The Paradox of Parents

Mom and Dad had tough lives! Married in 1931 as the Great Depression and drought was overtaking their Nebraska farming community, they wouldn’t leave the farm until 1945 at the end of World War II. I’m the youngest of ten kids and how they managed to feed, clothe and educate us all in Catholic school remains one of the great miracles of our family history. Naturally, my parents and the life they passed on conjures special memories at Thanksgiving.

Dad dropped out of school in the 10th grade because Grandpa needed help on the farm. Grandpa was known to have said, “After you have reading and can work numbers, what more do you need?” Cultural norms presumed that every girl was destined to become a farm wife. These values precluded Mom from even beginning high school despite earning the top score in Cedar County on the standardize 8th grade exams.

There was a time while pursuing professional and advanced masters degrees that my parents lack of formal education was an embarrassment. I lived in fear that if my “sophisticated”, upper class friends really new of my humble, uneducated heritage they would see me as the fraud I was. Clearly, my exaggerated ego and fragile self-image was a powerful force in all this pretense and hiding of factual truths. No more!

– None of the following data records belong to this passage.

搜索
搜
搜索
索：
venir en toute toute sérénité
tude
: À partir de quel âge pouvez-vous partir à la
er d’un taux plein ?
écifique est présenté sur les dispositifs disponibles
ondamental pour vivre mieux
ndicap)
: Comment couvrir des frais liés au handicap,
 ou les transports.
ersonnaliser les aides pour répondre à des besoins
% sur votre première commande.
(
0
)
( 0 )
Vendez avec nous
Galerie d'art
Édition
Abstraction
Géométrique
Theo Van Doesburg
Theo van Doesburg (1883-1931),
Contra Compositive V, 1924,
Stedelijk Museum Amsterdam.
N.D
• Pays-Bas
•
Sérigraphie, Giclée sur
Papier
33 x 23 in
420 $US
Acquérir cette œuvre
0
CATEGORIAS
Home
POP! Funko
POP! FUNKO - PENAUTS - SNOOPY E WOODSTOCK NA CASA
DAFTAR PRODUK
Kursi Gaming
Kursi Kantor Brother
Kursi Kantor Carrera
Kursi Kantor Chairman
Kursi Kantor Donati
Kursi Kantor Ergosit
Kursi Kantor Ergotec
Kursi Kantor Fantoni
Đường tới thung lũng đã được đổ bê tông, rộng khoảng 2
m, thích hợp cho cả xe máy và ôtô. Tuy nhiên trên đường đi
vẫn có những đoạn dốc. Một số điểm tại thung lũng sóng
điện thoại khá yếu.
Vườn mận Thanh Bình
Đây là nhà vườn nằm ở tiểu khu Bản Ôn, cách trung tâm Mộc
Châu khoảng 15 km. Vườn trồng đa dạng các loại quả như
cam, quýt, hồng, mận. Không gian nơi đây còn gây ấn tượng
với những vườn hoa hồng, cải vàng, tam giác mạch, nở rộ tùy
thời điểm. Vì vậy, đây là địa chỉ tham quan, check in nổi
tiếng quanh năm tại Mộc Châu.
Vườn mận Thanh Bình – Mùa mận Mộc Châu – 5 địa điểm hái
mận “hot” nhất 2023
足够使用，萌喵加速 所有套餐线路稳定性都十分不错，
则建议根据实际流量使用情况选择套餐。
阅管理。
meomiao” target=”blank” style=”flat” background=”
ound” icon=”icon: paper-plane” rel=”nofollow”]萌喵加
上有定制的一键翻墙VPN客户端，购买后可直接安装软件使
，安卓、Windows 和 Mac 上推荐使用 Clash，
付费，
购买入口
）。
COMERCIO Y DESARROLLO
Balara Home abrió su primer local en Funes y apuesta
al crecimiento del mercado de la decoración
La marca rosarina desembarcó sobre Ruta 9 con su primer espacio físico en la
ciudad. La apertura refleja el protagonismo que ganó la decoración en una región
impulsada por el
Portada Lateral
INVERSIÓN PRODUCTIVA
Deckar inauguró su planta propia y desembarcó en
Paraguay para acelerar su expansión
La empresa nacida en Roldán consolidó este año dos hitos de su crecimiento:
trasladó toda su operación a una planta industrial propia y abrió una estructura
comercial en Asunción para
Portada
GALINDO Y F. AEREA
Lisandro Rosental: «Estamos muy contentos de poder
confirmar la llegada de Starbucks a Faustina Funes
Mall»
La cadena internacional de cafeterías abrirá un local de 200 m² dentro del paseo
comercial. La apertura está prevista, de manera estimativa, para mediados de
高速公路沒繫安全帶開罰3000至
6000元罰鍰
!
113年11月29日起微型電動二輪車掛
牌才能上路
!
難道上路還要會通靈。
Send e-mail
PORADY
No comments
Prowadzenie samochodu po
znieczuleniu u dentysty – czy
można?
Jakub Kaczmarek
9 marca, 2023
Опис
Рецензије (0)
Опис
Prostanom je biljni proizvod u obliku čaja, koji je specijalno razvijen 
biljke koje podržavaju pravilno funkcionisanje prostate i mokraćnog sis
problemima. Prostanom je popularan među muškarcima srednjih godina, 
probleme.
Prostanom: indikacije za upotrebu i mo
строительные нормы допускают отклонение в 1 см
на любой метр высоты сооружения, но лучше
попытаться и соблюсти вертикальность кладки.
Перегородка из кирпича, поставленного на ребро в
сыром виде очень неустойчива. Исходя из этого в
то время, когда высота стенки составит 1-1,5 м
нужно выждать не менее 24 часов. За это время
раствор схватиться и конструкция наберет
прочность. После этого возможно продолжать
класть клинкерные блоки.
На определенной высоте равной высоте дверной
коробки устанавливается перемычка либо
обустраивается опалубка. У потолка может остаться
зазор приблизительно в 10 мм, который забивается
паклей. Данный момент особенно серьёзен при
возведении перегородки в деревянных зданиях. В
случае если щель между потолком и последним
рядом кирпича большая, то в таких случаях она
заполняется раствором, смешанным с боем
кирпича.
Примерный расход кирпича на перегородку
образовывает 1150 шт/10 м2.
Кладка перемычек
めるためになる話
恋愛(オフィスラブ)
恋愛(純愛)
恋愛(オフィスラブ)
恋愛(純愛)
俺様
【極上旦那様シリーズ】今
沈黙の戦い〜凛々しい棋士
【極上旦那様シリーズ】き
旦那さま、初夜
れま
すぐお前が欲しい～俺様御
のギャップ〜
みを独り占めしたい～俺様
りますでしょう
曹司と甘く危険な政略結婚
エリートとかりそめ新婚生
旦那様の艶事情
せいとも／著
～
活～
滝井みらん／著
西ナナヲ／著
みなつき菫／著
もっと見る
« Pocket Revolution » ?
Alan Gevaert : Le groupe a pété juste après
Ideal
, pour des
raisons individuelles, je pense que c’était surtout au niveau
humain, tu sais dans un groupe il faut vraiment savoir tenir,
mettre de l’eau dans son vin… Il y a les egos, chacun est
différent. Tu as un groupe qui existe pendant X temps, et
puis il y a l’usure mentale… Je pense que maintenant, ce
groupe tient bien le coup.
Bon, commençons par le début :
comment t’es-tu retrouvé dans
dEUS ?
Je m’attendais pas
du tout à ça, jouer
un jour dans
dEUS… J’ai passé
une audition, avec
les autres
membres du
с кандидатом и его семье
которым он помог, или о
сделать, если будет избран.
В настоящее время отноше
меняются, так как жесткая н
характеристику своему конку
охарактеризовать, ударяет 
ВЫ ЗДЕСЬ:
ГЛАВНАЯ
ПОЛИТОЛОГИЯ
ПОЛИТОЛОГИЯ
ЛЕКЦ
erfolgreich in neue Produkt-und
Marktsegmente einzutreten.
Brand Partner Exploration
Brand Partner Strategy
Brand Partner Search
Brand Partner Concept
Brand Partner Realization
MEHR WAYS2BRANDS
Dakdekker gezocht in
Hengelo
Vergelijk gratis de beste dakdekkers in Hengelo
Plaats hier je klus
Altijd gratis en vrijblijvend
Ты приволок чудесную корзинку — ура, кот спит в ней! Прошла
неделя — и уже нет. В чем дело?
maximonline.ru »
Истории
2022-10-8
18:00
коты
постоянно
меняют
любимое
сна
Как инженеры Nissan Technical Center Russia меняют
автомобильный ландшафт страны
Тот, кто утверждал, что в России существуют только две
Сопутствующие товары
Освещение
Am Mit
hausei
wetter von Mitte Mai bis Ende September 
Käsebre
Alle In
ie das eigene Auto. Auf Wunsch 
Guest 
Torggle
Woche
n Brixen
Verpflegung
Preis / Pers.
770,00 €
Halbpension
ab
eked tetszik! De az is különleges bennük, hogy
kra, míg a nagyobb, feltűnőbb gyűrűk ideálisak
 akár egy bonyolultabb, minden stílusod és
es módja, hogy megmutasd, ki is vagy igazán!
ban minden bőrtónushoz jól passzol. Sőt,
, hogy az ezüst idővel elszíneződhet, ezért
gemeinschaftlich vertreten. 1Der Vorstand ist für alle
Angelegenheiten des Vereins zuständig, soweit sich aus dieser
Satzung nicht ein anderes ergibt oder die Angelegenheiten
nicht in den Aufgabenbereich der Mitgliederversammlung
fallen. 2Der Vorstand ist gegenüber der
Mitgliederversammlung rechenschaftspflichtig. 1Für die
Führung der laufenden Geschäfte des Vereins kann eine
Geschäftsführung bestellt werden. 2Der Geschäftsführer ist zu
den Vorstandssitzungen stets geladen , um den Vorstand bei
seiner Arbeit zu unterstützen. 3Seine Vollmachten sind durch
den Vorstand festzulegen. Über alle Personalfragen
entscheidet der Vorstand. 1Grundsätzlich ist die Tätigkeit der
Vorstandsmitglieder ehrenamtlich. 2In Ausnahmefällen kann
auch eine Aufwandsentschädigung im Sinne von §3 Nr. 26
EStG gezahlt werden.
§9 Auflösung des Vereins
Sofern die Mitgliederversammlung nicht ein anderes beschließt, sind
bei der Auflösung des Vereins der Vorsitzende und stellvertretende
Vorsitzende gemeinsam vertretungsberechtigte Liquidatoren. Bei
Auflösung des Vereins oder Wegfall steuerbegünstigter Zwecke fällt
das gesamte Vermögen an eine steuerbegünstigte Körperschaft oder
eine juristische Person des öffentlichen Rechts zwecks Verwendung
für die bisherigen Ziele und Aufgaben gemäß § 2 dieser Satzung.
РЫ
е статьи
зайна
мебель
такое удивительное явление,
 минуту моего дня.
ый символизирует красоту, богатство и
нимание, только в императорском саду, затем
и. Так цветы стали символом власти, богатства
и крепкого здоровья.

This weekend I’m savoring The Sage’s Tao Te Ching, Ancient Advice for the Second Half of Life by William Martin. It’s been news to me that Lao Tzu is said to have been the teacher of Confucius more than two thousand five hundred years ago. Unlike his much more prolific student, Lao Tzu left us only about five thousand words. Most of these are in his Tao Te Ching. His is not esoteric, academic “book learning” as my Grandpa might have said. Rather Lao Tzu passes on practical wisdom, the sort of genius I now recognize my Mom and Dad had in abundance.

Today’s a case in point. I’ve been mulling over #52 of Tao Te Ching‘s ninety-one brief teachings:

The world has said

that those who do the right things,

choose the right careers,

work hard,

and avoid mistakes,

shall satisfy their desires

and be at peace.

The sage knows

that this is an illusion born of fear.

Great accomplishments do not bring peace.

Massive failures do not bring despair.

The choice between peace

and despair

is an inner choice

that may be made at any moment.

***

I see much despair among the aging

that is so unnecessary.

Our history does not determine our present.

Peace is always available to us.

It is a matter of choice.

William Martin’s new interpretation in The Sage’s Tao Te Ching is masterful for the way it captures the nuanced polarities of our lives some sevenhundred generations after being composed. He captures the perplexities and paradox of success and failure, gain and loss, love and fear, sickness and health, life and death embedded in Lao Tzu’s genius.

Mom and Dad probably knew very little about Confucius. I’m certain they had never heard of Lao Tzu. But they seemed to have known every bit as much when they’d pass on such aphorisms as, “Life is pretty much what you choose to make of it!” or “You are about as happy as you make up your mind to be!” Yes, their lives where tough! Yet, their lives were distinguished by generosity, love, faith, determination and hard work. Circumstances didn’t often lend themselves to having fun, but they even indulged a bit of that from time to time.

This Thanksgiving weekend, kicking back and relaxing as we are able, I am immensely grateful and proud to have been raised by ones so learned and wise. Mom and Dad passed along the best education I could have ever received.

2 thoughts on “The Paradox of Parents

  1. When writing the part about my parents feeding, clothing and educating us in Catholic schools the thought did occur to me that the education piece was really the gift of religious women. Benedictines in the case of older siblings, Dominicans for the younger half. I/we can never thank you enough!